Today was not the first time the two federations’ demonstrations teams have performed together – they did so at the WT World Taekwondo Championships in Chelyabinsk, Russia, in 2015 and in Muju, South Korea, in 2017. They also performed a short program just prior to Friday’s Olympic opening ceremony. (Henceforth, they will perform twice more, in Seoul, before the ITF athletes return to North Korea.)
These various developments were enabled by the signing of a protocol of accord by North Korean IOC Member Ung Chang and WT President Chungwon Choue on the sidelines of the Nanjing Youth Olympics in 2014. Now, with the political climate suddenly thawing so dramatically, a senior official hinted that the time is right for further reconciliatory moves.
“After this, I think we should move forward – maybe in Pyongyang, next time?” Ri said – but asked when that might occur, laughed and replied, “If we disclose everything, it’s not secret!”
Future moves may go beyond exchanging demonstrations; there may come a time when fighters from North and South actually compete against one another.

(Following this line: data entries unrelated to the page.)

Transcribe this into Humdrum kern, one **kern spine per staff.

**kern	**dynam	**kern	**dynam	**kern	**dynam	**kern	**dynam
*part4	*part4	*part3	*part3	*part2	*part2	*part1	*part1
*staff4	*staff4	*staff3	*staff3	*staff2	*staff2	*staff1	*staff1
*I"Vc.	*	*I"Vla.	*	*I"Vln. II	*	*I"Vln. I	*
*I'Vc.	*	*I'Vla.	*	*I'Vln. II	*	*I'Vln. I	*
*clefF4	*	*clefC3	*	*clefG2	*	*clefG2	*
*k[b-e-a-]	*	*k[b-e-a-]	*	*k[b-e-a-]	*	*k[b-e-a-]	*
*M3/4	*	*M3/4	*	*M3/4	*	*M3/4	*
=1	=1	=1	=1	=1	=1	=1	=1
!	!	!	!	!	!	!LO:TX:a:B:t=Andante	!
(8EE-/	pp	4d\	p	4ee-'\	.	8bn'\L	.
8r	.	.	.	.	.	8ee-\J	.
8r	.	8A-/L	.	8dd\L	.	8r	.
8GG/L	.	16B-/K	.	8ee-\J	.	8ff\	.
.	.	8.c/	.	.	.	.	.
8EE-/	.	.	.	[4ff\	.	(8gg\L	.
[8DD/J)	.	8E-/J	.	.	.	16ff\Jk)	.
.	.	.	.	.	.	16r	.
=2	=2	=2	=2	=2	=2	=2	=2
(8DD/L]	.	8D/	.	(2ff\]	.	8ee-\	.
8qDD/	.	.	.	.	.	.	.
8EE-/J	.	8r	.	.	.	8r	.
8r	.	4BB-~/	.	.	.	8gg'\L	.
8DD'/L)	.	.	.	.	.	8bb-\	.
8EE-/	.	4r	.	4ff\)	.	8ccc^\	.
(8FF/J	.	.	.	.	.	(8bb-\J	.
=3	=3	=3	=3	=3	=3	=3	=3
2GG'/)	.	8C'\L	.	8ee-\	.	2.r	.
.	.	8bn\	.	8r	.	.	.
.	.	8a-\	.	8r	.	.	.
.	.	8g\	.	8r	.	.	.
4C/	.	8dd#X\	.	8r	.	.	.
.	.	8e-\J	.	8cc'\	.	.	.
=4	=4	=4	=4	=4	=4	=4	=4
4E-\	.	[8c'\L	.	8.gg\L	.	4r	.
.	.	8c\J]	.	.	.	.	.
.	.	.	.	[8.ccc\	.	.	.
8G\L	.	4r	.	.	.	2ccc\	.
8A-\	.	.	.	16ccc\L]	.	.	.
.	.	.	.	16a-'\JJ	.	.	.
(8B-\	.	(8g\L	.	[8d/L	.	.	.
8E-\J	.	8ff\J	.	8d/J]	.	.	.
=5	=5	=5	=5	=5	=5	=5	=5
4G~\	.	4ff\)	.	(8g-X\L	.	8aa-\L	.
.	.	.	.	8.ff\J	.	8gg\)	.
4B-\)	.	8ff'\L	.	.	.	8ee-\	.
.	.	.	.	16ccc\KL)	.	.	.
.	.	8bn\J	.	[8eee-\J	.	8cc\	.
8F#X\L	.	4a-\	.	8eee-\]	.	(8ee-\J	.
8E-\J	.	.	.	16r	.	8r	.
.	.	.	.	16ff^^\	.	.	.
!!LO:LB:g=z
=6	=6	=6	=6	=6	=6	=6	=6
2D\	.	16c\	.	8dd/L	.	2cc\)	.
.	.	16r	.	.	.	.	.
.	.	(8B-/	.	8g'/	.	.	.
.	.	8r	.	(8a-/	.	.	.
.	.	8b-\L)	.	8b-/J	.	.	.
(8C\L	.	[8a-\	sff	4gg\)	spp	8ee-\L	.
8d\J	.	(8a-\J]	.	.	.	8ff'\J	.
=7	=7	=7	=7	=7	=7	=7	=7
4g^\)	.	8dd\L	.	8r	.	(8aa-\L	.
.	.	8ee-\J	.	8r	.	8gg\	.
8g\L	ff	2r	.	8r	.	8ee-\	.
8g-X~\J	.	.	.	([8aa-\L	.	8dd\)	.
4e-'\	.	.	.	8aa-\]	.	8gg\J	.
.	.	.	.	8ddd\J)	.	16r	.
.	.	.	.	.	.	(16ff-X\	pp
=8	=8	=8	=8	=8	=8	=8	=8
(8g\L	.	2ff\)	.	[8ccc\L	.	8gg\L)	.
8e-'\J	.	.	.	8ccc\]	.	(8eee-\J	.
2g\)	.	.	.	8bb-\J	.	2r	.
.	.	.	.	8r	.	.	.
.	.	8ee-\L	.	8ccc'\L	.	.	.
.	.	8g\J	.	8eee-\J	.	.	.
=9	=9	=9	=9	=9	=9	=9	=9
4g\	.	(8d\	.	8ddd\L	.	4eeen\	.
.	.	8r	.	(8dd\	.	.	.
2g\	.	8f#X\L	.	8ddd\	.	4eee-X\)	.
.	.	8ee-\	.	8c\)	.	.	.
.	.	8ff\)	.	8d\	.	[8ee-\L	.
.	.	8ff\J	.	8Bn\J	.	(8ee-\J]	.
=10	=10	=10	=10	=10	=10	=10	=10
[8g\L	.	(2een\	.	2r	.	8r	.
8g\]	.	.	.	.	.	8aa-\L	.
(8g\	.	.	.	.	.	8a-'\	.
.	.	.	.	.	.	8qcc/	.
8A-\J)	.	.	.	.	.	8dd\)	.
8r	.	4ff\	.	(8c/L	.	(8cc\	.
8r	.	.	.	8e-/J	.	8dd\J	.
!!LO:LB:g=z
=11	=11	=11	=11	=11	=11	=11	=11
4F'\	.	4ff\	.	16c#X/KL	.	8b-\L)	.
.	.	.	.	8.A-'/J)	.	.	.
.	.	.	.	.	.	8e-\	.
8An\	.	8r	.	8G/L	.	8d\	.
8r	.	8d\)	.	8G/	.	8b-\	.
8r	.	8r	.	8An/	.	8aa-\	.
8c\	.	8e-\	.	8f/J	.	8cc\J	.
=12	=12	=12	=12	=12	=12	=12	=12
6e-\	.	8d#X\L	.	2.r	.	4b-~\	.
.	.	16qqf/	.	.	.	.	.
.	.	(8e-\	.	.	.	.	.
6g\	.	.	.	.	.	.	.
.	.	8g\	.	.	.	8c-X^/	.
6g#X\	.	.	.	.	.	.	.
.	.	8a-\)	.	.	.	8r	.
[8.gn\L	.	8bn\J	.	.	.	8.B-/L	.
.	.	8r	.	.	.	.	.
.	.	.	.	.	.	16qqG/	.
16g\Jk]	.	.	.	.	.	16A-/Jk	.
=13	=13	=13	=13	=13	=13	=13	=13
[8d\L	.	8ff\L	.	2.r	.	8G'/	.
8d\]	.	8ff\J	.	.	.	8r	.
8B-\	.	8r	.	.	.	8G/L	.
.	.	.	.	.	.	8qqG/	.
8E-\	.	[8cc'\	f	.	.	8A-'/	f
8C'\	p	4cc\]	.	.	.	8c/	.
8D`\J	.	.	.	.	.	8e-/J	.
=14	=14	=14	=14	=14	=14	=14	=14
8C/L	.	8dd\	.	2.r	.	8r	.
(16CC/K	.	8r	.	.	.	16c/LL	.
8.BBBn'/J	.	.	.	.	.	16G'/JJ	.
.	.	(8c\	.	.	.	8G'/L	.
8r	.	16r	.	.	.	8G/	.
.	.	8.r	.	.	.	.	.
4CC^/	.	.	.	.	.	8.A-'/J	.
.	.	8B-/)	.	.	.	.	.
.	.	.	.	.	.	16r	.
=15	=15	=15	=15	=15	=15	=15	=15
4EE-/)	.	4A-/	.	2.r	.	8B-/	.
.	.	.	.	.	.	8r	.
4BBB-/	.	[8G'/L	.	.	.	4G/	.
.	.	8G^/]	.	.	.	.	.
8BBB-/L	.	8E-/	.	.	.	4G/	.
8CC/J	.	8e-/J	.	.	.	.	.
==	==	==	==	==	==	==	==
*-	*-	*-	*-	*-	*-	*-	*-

Ri disclosed that he had been in talks with WT Technical Committee Chairman Yang Jin-bang, a renowned South Korean taekwondo master, earlier in the day. Currently, the two federations use very different rules. The ITF allows faces punches; WT does not. WT uses electronic body and head protectors; the ITF does not. However, WT has one thing that the ITF may seek: It is WT, not the ITF, which administers Olympic taekwondo.
“The next step is for us to send technical delegates to their training camps, to start sharing information on rules and regulations,” said WT Secretary General Hoss Rafaty, an American. “That can be the beginning of their integration into Olympic taekwondo.”
Rafaty is a close associate of George Vitale, a New York-based ITF master who has been a behind-the-scenes broker bringing the two federations closer in recent years. “The taekwondo world has been so fragmented; it is not easy to get warring factions to lay down their arms!” said Vitale. “That is why we have to proceed with caution, step by step, and build.”
Vitale credits Choue and Chang with the reconciliation process. “They have started to undo decades of rivalries,” he said. But he admits that he has been an information conduit, with phone and email access to both sides: An unusual role for an American to play between the estranged Koreas.
And Ri, the North Korean taekwondo leader, insists that sport truly breaks barriers. “According to politics, we should hate each other,” he said gesturing at the American, Vitale. “But we are best friends – because of taekwondo!”